Every time I stand to speak, I am reminded of the absolute necessity of listening.  Listening to God, to myself and to “certain” others, is the platform for my speaking.  As I listened to Palmer again this week, I was struck by what he calls the five “shadows” in leaders’ lives.  These deep, unconscious beliefs cause harm to the leader as well as others.  The shadows can be stated like this:
    1.    I am what I do.
    2.    This is a war—I must fight and win.
    3.    It all depends on me.
    4.    If we manage everything perfectly, we won’t have to deal with chaos and pain.
    5.    Nothing can fail or die on my watch.

Ask yourself honestly, which of these shadows, if any, have you lived and believed?  Take the third one.  When was the last time you blurted out unsolicited advice to someone?  Maybe it was the person who works with you or the driver who is in front of you or maybe even one of the people you live with called your family.  There are two problems with this.  It is not helpful to others (who needs unasked-for advice?) and it is not healthy to the person doing it (we have enough of our own stress).  So, what can we do about this “it all depends on me” shadow?

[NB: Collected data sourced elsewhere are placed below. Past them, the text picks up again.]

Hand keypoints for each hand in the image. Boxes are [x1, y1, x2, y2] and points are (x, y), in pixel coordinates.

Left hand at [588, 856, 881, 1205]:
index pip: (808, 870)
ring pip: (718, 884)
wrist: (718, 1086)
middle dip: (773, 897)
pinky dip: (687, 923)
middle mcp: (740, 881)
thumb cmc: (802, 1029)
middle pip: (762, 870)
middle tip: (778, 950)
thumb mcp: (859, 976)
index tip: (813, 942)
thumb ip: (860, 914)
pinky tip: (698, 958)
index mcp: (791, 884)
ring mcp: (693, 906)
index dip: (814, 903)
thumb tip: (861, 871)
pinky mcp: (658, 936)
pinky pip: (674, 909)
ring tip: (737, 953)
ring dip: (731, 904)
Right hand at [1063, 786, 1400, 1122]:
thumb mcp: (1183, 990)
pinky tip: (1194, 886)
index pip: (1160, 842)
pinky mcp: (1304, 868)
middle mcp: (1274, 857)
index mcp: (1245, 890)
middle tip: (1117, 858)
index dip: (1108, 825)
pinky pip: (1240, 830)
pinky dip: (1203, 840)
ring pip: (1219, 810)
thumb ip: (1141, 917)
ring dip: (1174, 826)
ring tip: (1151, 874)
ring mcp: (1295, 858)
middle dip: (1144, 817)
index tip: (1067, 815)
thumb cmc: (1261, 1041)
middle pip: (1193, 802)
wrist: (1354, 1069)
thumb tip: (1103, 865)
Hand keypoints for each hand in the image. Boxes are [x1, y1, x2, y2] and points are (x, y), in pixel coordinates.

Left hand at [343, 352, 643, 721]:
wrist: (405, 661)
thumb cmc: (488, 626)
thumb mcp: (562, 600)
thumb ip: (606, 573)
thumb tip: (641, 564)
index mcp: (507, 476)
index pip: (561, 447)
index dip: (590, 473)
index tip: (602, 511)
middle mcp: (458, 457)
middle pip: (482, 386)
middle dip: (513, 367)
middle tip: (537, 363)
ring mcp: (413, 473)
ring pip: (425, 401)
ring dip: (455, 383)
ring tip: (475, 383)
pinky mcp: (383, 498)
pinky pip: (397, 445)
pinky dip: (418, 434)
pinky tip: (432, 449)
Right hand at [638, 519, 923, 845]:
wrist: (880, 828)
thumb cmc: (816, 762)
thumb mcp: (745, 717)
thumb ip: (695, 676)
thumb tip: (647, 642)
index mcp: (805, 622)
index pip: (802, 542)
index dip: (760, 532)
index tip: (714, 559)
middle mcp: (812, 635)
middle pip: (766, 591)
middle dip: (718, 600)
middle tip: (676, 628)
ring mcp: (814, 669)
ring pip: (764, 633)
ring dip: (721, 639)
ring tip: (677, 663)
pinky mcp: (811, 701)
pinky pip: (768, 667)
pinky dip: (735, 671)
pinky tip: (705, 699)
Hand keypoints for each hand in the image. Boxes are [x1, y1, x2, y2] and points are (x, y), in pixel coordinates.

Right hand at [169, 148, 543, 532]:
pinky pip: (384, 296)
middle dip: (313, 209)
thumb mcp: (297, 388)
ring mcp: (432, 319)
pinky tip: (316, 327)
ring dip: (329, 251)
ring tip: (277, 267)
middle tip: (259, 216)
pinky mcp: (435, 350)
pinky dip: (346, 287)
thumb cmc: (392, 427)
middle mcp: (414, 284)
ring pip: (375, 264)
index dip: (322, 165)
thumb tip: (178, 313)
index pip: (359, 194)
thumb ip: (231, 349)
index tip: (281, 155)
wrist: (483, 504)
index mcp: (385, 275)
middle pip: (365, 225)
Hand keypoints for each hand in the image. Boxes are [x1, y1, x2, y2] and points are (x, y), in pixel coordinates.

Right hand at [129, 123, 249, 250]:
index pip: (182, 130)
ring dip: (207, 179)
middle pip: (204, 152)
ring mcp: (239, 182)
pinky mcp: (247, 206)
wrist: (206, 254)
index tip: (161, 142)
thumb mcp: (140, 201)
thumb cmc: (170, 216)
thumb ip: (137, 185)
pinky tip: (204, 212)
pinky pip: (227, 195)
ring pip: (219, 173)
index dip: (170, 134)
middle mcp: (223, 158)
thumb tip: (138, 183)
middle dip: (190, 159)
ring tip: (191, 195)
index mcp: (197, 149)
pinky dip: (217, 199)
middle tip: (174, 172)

Since you asked (I would NEVER give unsolicited advice!), let me say it succinctly:  We slow down “enough” to listen. 
    •    We listen to God (how about a prayer that meditates on scripture and then just listens for God to speak?).
    •    We listen to ourselves (how about writing down our thoughts, feelings and frustrations and letting our lives speak to us?).
    •    We listen to “certain” others (how about talking deeply and regularly with a trusted group of friends?). 

At the end of the first chapter, Palmer concludes, “The soul speaks its truth only under quiet, inviting, and trustworthy conditions.  The soul is like a wild animal—tough, resilient, savvy, self-sufficient, and yet exceedingly shy.  If we want to see a wild animal, the last thing we should do is go crashing through the woods, shouting for the creature to come out.  But if we are willing to walk quietly into the woods and sit silently for an hour or two at the base of a tree (or in a comfy chair for those indoor folks like me), the creature we are waiting for may well emerge, and out of the corner of an eye we will catch a glimpse of the precious wildness we seek.” 

So, hurry up and slow down and listen!